● GIVEN INFORMATION:

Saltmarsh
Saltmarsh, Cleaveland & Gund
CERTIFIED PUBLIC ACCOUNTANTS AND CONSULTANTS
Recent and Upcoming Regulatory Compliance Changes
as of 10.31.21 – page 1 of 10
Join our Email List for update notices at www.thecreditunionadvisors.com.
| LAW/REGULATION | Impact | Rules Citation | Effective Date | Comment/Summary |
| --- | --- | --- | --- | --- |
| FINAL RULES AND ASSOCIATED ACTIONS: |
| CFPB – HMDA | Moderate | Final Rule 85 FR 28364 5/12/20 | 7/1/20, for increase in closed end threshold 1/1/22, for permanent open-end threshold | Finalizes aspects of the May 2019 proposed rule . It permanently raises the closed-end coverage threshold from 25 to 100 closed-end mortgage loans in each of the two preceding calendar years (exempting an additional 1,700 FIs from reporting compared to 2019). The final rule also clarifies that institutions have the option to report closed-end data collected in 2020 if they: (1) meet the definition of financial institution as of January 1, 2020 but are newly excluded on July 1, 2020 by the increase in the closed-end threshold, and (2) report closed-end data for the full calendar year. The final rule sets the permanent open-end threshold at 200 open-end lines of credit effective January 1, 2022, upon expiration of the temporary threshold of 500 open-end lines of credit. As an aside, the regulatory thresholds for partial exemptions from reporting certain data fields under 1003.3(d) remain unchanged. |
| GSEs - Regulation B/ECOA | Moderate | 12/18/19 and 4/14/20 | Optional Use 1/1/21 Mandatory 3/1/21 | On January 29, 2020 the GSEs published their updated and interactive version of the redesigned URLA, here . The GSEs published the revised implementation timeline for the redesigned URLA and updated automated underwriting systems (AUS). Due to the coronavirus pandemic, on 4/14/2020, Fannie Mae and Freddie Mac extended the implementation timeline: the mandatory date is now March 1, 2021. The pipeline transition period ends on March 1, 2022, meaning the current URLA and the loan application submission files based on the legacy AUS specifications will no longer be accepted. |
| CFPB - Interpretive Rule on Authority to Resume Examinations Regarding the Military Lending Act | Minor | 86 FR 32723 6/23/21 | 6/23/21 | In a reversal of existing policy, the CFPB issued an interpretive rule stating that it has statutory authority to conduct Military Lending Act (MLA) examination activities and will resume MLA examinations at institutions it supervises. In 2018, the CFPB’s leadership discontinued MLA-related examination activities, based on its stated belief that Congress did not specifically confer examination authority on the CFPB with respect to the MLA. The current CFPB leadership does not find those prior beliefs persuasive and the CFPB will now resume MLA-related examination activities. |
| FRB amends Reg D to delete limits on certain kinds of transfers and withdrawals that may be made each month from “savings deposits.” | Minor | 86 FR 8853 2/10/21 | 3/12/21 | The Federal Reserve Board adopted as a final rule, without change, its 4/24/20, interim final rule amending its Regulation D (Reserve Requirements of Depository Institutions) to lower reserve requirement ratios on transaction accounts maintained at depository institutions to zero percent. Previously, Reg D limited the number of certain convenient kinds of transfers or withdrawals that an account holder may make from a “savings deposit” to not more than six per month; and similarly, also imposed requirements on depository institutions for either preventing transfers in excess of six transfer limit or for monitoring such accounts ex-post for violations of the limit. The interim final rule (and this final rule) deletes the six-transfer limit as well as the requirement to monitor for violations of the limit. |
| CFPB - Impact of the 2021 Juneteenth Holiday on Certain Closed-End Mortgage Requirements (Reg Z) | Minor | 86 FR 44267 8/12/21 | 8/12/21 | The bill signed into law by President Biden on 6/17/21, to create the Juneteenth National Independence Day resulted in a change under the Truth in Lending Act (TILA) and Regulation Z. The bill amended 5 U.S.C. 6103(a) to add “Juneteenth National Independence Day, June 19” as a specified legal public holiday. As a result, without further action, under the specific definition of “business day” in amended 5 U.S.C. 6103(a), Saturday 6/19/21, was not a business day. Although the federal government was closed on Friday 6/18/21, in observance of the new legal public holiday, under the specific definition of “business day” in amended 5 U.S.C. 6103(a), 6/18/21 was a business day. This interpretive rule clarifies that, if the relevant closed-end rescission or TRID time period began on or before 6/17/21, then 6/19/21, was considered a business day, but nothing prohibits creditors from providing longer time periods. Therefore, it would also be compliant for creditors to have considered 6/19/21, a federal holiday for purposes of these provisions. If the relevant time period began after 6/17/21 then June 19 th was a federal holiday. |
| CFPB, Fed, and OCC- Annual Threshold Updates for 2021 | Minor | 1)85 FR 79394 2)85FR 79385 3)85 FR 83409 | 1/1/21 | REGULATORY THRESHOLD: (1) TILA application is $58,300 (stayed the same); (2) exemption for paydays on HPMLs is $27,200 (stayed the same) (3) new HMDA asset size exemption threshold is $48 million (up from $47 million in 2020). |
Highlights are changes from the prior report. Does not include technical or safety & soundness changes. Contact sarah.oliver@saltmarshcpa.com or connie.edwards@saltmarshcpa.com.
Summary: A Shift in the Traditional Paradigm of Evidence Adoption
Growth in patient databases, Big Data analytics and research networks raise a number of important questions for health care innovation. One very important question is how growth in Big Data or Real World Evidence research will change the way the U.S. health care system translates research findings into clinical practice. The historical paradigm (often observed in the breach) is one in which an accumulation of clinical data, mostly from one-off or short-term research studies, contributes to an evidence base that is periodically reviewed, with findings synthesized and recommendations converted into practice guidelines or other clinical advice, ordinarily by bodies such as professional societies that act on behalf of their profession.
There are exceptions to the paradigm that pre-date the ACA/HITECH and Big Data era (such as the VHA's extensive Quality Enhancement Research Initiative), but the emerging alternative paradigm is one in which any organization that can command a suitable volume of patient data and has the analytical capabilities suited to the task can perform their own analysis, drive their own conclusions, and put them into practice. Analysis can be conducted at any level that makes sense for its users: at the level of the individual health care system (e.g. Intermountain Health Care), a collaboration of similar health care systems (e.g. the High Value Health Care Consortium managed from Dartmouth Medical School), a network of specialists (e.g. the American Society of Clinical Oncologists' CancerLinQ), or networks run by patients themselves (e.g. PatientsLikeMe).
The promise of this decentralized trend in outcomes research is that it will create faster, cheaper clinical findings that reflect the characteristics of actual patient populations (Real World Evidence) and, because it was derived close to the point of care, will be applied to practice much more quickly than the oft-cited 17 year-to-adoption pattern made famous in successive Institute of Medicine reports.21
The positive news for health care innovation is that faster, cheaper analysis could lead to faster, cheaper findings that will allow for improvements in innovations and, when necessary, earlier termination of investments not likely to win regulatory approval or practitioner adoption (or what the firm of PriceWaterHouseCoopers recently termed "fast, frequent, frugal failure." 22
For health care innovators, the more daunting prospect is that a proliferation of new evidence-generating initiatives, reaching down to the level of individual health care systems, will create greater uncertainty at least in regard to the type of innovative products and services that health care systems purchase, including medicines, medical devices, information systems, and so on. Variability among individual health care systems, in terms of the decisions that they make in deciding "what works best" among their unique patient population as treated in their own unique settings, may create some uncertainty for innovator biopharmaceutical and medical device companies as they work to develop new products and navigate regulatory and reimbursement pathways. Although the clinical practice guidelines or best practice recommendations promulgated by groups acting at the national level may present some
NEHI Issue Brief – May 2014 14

● EXERCISE DESCRIPTION:
Without any change, reproduce the data in full.

● RESULT:
Saltmarsh
Saltmarsh, Cleaveland & Gund
CERTIFIED PUBLIC ACCOUNTANTS AND CONSULTANTS
Recent and Upcoming Regulatory Compliance Changes
as of 10.31.21 – page 1 of 10
Join our Email List for update notices at www.thecreditunionadvisors.com.
| LAW/REGULATION | Impact | Rules Citation | Effective Date | Comment/Summary |
| --- | --- | --- | --- | --- |
| FINAL RULES AND ASSOCIATED ACTIONS: |
| CFPB – HMDA | Moderate | Final Rule 85 FR 28364 5/12/20 | 7/1/20, for increase in closed end threshold 1/1/22, for permanent open-end threshold | Finalizes aspects of the May 2019 proposed rule . It permanently raises the closed-end coverage threshold from 25 to 100 closed-end mortgage loans in each of the two preceding calendar years (exempting an additional 1,700 FIs from reporting compared to 2019). The final rule also clarifies that institutions have the option to report closed-end data collected in 2020 if they: (1) meet the definition of financial institution as of January 1, 2020 but are newly excluded on July 1, 2020 by the increase in the closed-end threshold, and (2) report closed-end data for the full calendar year. The final rule sets the permanent open-end threshold at 200 open-end lines of credit effective January 1, 2022, upon expiration of the temporary threshold of 500 open-end lines of credit. As an aside, the regulatory thresholds for partial exemptions from reporting certain data fields under 1003.3(d) remain unchanged. |
| GSEs - Regulation B/ECOA | Moderate | 12/18/19 and 4/14/20 | Optional Use 1/1/21 Mandatory 3/1/21 | On January 29, 2020 the GSEs published their updated and interactive version of the redesigned URLA, here . The GSEs published the revised implementation timeline for the redesigned URLA and updated automated underwriting systems (AUS). Due to the coronavirus pandemic, on 4/14/2020, Fannie Mae and Freddie Mac extended the implementation timeline: the mandatory date is now March 1, 2021. The pipeline transition period ends on March 1, 2022, meaning the current URLA and the loan application submission files based on the legacy AUS specifications will no longer be accepted. |
| CFPB - Interpretive Rule on Authority to Resume Examinations Regarding the Military Lending Act | Minor | 86 FR 32723 6/23/21 | 6/23/21 | In a reversal of existing policy, the CFPB issued an interpretive rule stating that it has statutory authority to conduct Military Lending Act (MLA) examination activities and will resume MLA examinations at institutions it supervises. In 2018, the CFPB’s leadership discontinued MLA-related examination activities, based on its stated belief that Congress did not specifically confer examination authority on the CFPB with respect to the MLA. The current CFPB leadership does not find those prior beliefs persuasive and the CFPB will now resume MLA-related examination activities. |
| FRB amends Reg D to delete limits on certain kinds of transfers and withdrawals that may be made each month from “savings deposits.” | Minor | 86 FR 8853 2/10/21 | 3/12/21 | The Federal Reserve Board adopted as a final rule, without change, its 4/24/20, interim final rule amending its Regulation D (Reserve Requirements of Depository Institutions) to lower reserve requirement ratios on transaction accounts maintained at depository institutions to zero percent. Previously, Reg D limited the number of certain convenient kinds of transfers or withdrawals that an account holder may make from a “savings deposit” to not more than six per month; and similarly, also imposed requirements on depository institutions for either preventing transfers in excess of six transfer limit or for monitoring such accounts ex-post for violations of the limit. The interim final rule (and this final rule) deletes the six-transfer limit as well as the requirement to monitor for violations of the limit. |
| CFPB - Impact of the 2021 Juneteenth Holiday on Certain Closed-End Mortgage Requirements (Reg Z) | Minor | 86 FR 44267 8/12/21 | 8/12/21 | The bill signed into law by President Biden on 6/17/21, to create the Juneteenth National Independence Day resulted in a change under the Truth in Lending Act (TILA) and Regulation Z. The bill amended 5 U.S.C. 6103(a) to add “Juneteenth National Independence Day, June 19” as a specified legal public holiday. As a result, without further action, under the specific definition of “business day” in amended 5 U.S.C. 6103(a), Saturday 6/19/21, was not a business day. Although the federal government was closed on Friday 6/18/21, in observance of the new legal public holiday, under the specific definition of “business day” in amended 5 U.S.C. 6103(a), 6/18/21 was a business day. This interpretive rule clarifies that, if the relevant closed-end rescission or TRID time period began on or before 6/17/21, then 6/19/21, was considered a business day, but nothing prohibits creditors from providing longer time periods. Therefore, it would also be compliant for creditors to have considered 6/19/21, a federal holiday for purposes of these provisions. If the relevant time period began after 6/17/21 then June 19 th was a federal holiday. |
| CFPB, Fed, and OCC- Annual Threshold Updates for 2021 | Minor | 1)85 FR 79394 2)85FR 79385 3)85 FR 83409 | 1/1/21 | REGULATORY THRESHOLD: (1) TILA application is $58,300 (stayed the same); (2) exemption for paydays on HPMLs is $27,200 (stayed the same) (3) new HMDA asset size exemption threshold is $48 million (up from $47 million in 2020). |
Highlights are changes from the prior report. Does not include technical or safety & soundness changes. Contact sarah.oliver@saltmarshcpa.com or connie.edwards@saltmarshcpa.com.
Summary: A Shift in the Traditional Paradigm of Evidence Adoption
Growth in patient databases, Big Data analytics and research networks raise a number of important questions for health care innovation. One very important question is how growth in Big Data or Real World Evidence research will change the way the U.S. health care system translates research findings into clinical practice. The historical paradigm (often observed in the breach) is one in which an accumulation of clinical data, mostly from one-off or short-term research studies, contributes to an evidence base that is periodically reviewed, with findings synthesized and recommendations converted into practice guidelines or other clinical advice, ordinarily by bodies such as professional societies that act on behalf of their profession.
There are exceptions to the paradigm that pre-date the ACA/HITECH and Big Data era (such as the VHA's extensive Quality Enhancement Research Initiative), but the emerging alternative paradigm is one in which any organization that can command a suitable volume of patient data and has the analytical capabilities suited to the task can perform their own analysis, drive their own conclusions, and put them into practice. Analysis can be conducted at any level that makes sense for its users: at the level of the individual health care system (e.g. Intermountain Health Care), a collaboration of similar health care systems (e.g. the High Value Health Care Consortium managed from Dartmouth Medical School), a network of specialists (e.g. the American Society of Clinical Oncologists' CancerLinQ), or networks run by patients themselves (e.g. PatientsLikeMe).
The promise of this decentralized trend in outcomes research is that it will create faster, cheaper clinical findings that reflect the characteristics of actual patient populations (Real World Evidence) and, because it was derived close to the point of care, will be applied to practice much more quickly than the oft-cited 17 year-to-adoption pattern made famous in successive Institute of Medicine reports.21
The positive news for health care innovation is that faster, cheaper analysis could lead to faster, cheaper findings that will allow for improvements in innovations and, when necessary, earlier termination of investments not likely to win regulatory approval or practitioner adoption (or what the firm of PriceWaterHouseCoopers recently termed "fast, frequent, frugal failure." 22
For health care innovators, the more daunting prospect is that a proliferation of new evidence-generating initiatives, reaching down to the level of individual health care systems, will create greater uncertainty at least in regard to the type of innovative products and services that health care systems purchase, including medicines, medical devices, information systems, and so on. Variability among individual health care systems, in terms of the decisions that they make in deciding "what works best" among their unique patient population as treated in their own unique settings, may create some uncertainty for innovator biopharmaceutical and medical device companies as they work to develop new products and navigate regulatory and reimbursement pathways. Although the clinical practice guidelines or best practice recommendations promulgated by groups acting at the national level may present some
NEHI Issue Brief – May 2014 14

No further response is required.